Dexter Filkins: Our ignorance is not total, but our information is nowhere near adequate.
NYT: Executives should understand that openly discussing threats helps everyone become more alert to risks, which would be in their own long-term interest.
Ashkan Soltani: It's not a matter of whether or not you've been compromised. It's whether you have the expertise to tell.
James Harkin: No matter, because the rewards are going to be tremendous. Big data is on the cusp of becoming a "significant corporate asset", so much so that it may even help the west to win back manufacturing advantage from the developing world.
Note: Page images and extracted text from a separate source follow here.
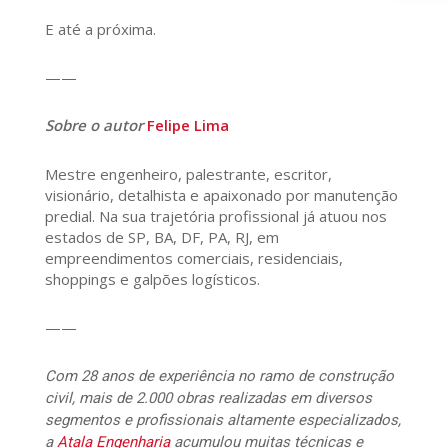
E até a próxima.
——
Sobre o autor
Felipe Lima
Mestre engenheiro, palestrante, escritor,
visionário, detalhista e apaixonado por manutenção
predial. Na sua trajetória profissional já atuou nos
estados de SP, BA, DF, PA, RJ, em
empreendimentos comerciais, residenciais,
shoppings e galpões logísticos.
——
Com 28 anos de experiência no ramo de construção
civil, mais de 2.000 obras realizadas em diversos
segmentos e profissionais altamente especializados,
a
Atala Engenharia
acumulou muitas técnicas e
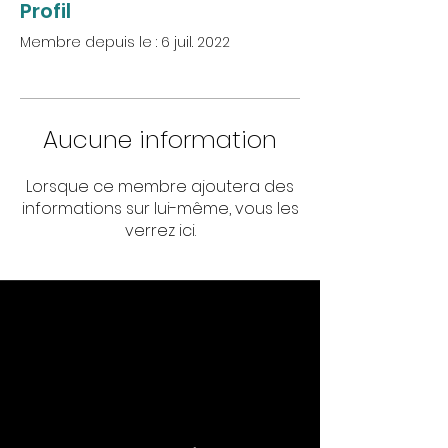
Profil
Membre depuis le : 6 juil. 2022
Aucune information
Lorsque ce membre ajoutera des
informations sur lui-même, vous les
verrez ici.
Informations
Contact
Rejoignez-nous sur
Soon, they claim airily, it "may be able to tell whether we're falling in love". Most of all, we have to know what we want to achieve and what we want big data to do. Otherwise, like the previous iterations of internet futurism, big data will remain a showy buzzword - full of sound and fury, signifying very little.
David Brooks: As we acquire more data, we have the ability to find many, many more statistically significant correlations. Most of these correlations are spurious and deceive us when we're trying to understand a situation. Falsity grows exponentially the more data we collect. The haystack gets bigger, but the needle we are looking for is still buried deep inside.
Straw Man: Money for me ... Money for me, databases for you.